Religious apologists have long argued that this this is what makes us 'civilised' and that the moral basis of this is God-given morals (conveniently ignoring the amoral, even immoral nature of their own god according to their holy books).
What the researchers found was that, in experiments where of a pair of dogs completed a task but only one was given a reward, or one was given a lower value reward than the other, the dog treated less fairly refused to co-operate in future experiments. The same phenomenon was demonstrated in a captive wolf pack where the response was also affected by the individual wolf's ranking in the pack heirarchy, with high-ranking dogs reacting more quickly to inequity, presumably because they were less used to being treated unfavourably.
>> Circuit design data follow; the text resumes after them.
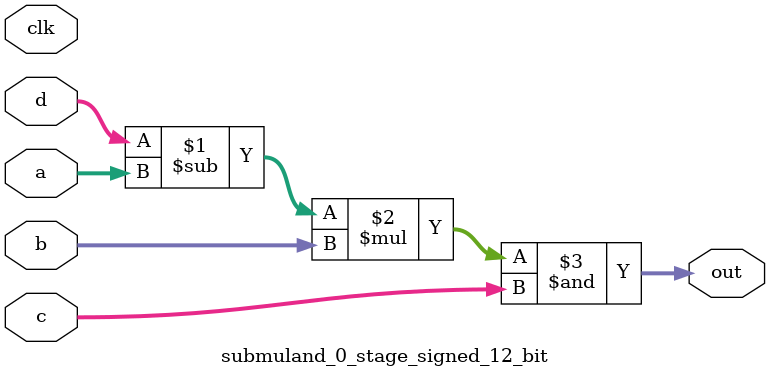
<source format=sv>
(* use_dsp = "yes" *) module submuland_0_stage_signed_12_bit(
	input signed [11:0] a,
	input signed [11:0] b,
	input signed [11:0] c,
	input signed [11:0] d,
	output [11:0] out,
	input clk);

	assign out = ((d - a) * b) & c;
endmodule

</source>
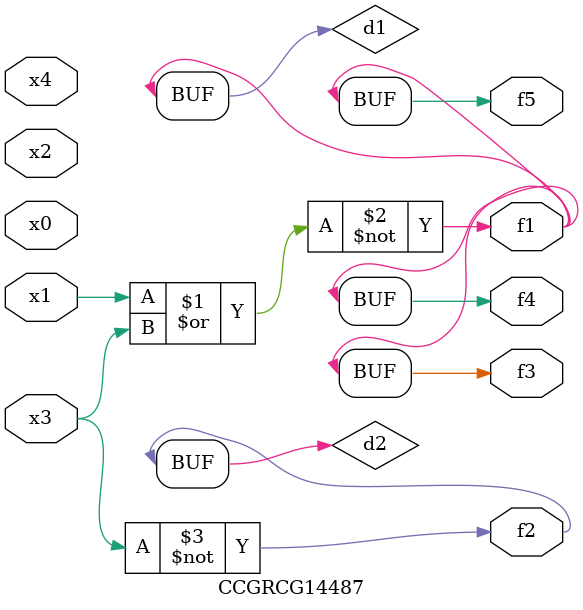
<source format=v>
module CCGRCG14487(
	input x0, x1, x2, x3, x4,
	output f1, f2, f3, f4, f5
);

	wire d1, d2;

	nor (d1, x1, x3);
	not (d2, x3);
	assign f1 = d1;
	assign f2 = d2;
	assign f3 = d1;
	assign f4 = d1;
	assign f5 = d1;
endmodule

</source>
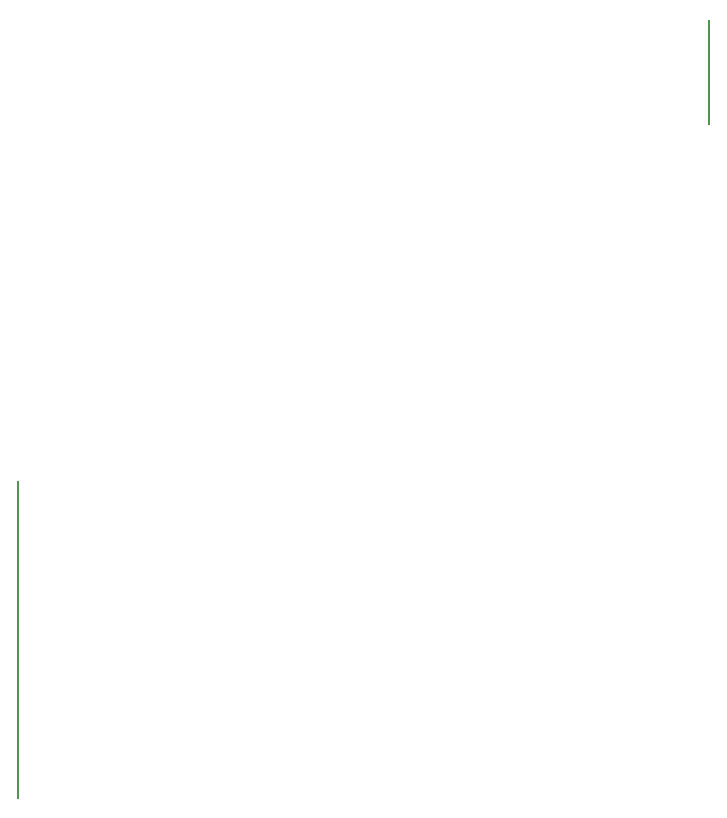
<source format=gbr>
%TF.GenerationSoftware,KiCad,Pcbnew,7.99.0-1.20230926git54171ec.fc37*%
%TF.CreationDate,2023-10-03T22:10:03+01:00*%
%TF.ProjectId,bugg-main-r5,62756767-2d6d-4616-996e-2d72352e6b69,rev?*%
%TF.SameCoordinates,Original*%
%TF.FileFunction,Other,User*%
%FSLAX46Y46*%
G04 Gerber Fmt 4.6, Leading zero omitted, Abs format (unit mm)*
G04 Created by KiCad (PCBNEW 7.99.0-1.20230926git54171ec.fc37) date 2023-10-03 22:10:03*
%MOMM*%
%LPD*%
G01*
G04 APERTURE LIST*
%ADD10C,0.150000*%
G04 APERTURE END LIST*
D10*
X29150000Y36700000D02*
X29150000Y27850000D01*
X-29300000Y-2350000D02*
X-29300000Y-29150000D01*
M02*

</source>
Because a sense of equity is common to wolves and domestic dogs, it is strongly indicative that it was present in their common ancestor.
So, where does this leave the notion that somehow human's are above the animals because they are conscious, have empathy and enjoy civilising morals handed down by an invisible law-giver? It leaves it in tatters, of course. There never was any basis for this anthropocentric arrogance. Morals and ethics are evolved characteristics in social animals where teamwork and cooperation are essential for success.